In this lecture I would like to outline a model of literary education in Latin classes. I draw partly on the conception of German scholars dealing with foreign language literatures, Martin Löschmann and Gisela Schröder.
However, I modify their model considerably, as it is necessary to make it suitable for working with a Latin text (possibly also in translation): in the first place, it is necessary to arouse the pupils' interest in reading the selected passage and to remind them of the cross-curricular knowledge (evocation and motivation). This is where the use of questions, references to visual arts, multimedia or famous quotes, phrases, sentences and proverbs come into play.
The following steps are pretty much obvious to Latinists: language preparation, outlining basic literary and historical and other information, initial perception and understanding of the main idea of the text, checking comprehension, second reading and deeper penetration of the text. The most important part of the model is then the translation and interpretation phase, where the work with intertextuality also plays an important role and which emphasises the active, creative components and the aesthetic values.

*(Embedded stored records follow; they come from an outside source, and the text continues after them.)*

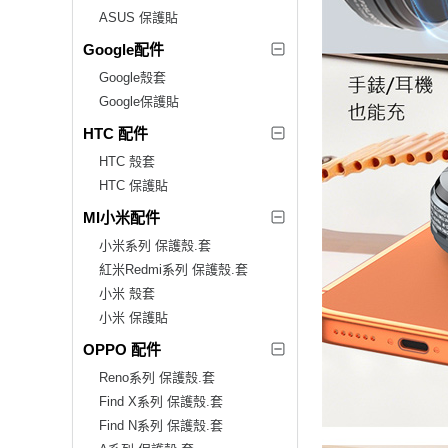
ASUS 保護貼
Google配件
Google殼套
Google保護貼
HTC 配件
HTC 殼套
HTC 保護貼
MI小米配件
小米系列 保護殼.套
紅米Redmi系列 保護殼.套
小米 殼套
小米 保護貼
OPPO 配件
Reno系列 保護殼.套
Find X系列 保護殼.套
Find N系列 保護殼.套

The last part is the summary, during which discussions and evaluation should take place. The model also envisages subsequent developmental activities - further discussion, dramatisation, didactic games, links to other arts (theatre, film, music, visual arts), work on the reception of Roman literature in domestic and international literature, possibly even creative literary activity of one's own, etc.
Like Löschmann and Schröder, throughout the process I try not to separate the different components of literary education, i.e. the cognitive and the affective.